In Great Britain, the chairwoman of the Food Standards Agency, Professor Susan Jebb of the University of Oxford, is mightily concerned about the nation’s health and the obesity epidemic affecting many Brits. Among the targets of her ire are people who bring cake into the office–something she considers to be harmful as exposing your co-workers to secondhand smoke.
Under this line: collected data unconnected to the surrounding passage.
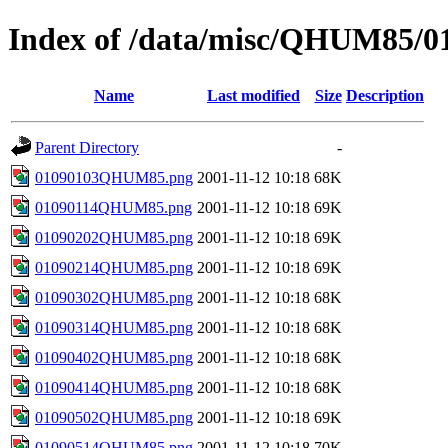
Index of /data/misc/QHUM85/0
Name
Last modified
Size
Description
Parent Directory
-
01090103QHUM85.png
2001-11-12 10:18
68K
01090114QHUM85.png
2001-11-12 10:18
69K
01090202QHUM85.png
2001-11-12 10:18
69K
01090214QHUM85.png
2001-11-12 10:18
69K
01090302QHUM85.png
2001-11-12 10:18
68K
01090314QHUM85.png
2001-11-12 10:18
68K
01090402QHUM85.png
2001-11-12 10:18
68K
01090414QHUM85.png
2001-11-12 10:18
68K
01090502QHUM85.png
2001-11-12 10:18
69K
01090514QHUM85.png
2001-11-12 10:18
70K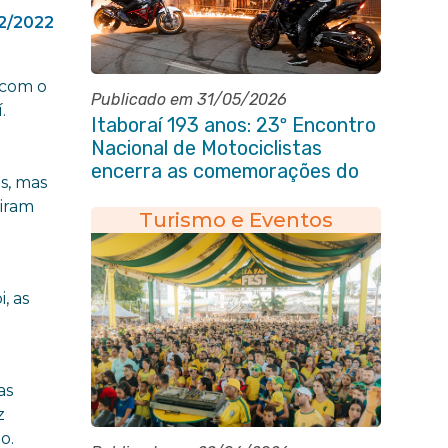
2/2022
 com o
Publicado em 31/05/2026
.
Itaboraí 193 anos: 23º Encontro
Nacional de Motociclistas
e
encerra as comemorações do
s, mas
aniversário da cidade
eiram
Turismo e Eventos
, as
as
z
o.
Professor Jebb’s basic point is that you simply can’t rely on the personal willpower of people who are exposed to the tantalizing prospect of free cake. The Times article linked above quotes her as follows: “’We all like to think we’re rational, intelligent, educated people who make informed choices the whole time and we undervalue the impact of the environment,’ she said. ‘If nobody brought in cakes into the office, I would not eat cakes in the day, but because people do bring cakes in, I eat them. Now, OK, I have made a choice, but people were making a choice to go into a smoky pub.’” She raised the smoking issue because passive smoking harms others, and “exactly the same is true of food.” The upshot, in her view, is that Great Britain needs to provide a “supportive environment” to help individuals avoid bad choices that lead to weight gain.
Although Professor Jebb specifically singled out cake at the office as an example of the prevalence of bad food options at every turn, the bottom line for her is that Great Britain needs to regulate food advertising. She notes: “At the moment we allow advertising for commercial gain with no health controls on it whatsoever and we’ve ended up with a complete market failure because what you get advertised is chocolate and not cauliflower.”
If Professor Jebb is hoping to get to a a society where cauliflower is vigorously advertised, I predict her efforts are doomed to failure. I also predict that her fellow Brits won’t look kindly on any potential restrictions on a co-worker’s ability to bring cake into the office.
Putting aside time-honored employee birthday cake events, people who bring leftover cake to the office want to get it out of their homes so they won’t be tempted by it, and people who eat cake at the office like to have a treat now and then. I’m not sure that trying to regulate cake offerings is going to prevent obesity, if that cake is then consumed at home rather than at the office. I don’t think regulating TV or billboard or radio advertising is going to get there, either, so long as cake mix is sold in stores and candy and snacks are available at the point of purchase to tempt people into taking the road to perdition.
The bottom line on obesity is that we need to build up the willpower of individuals, and incentivize them to watch their weight. Restricting cake at the office isn’t really getting at the root cause.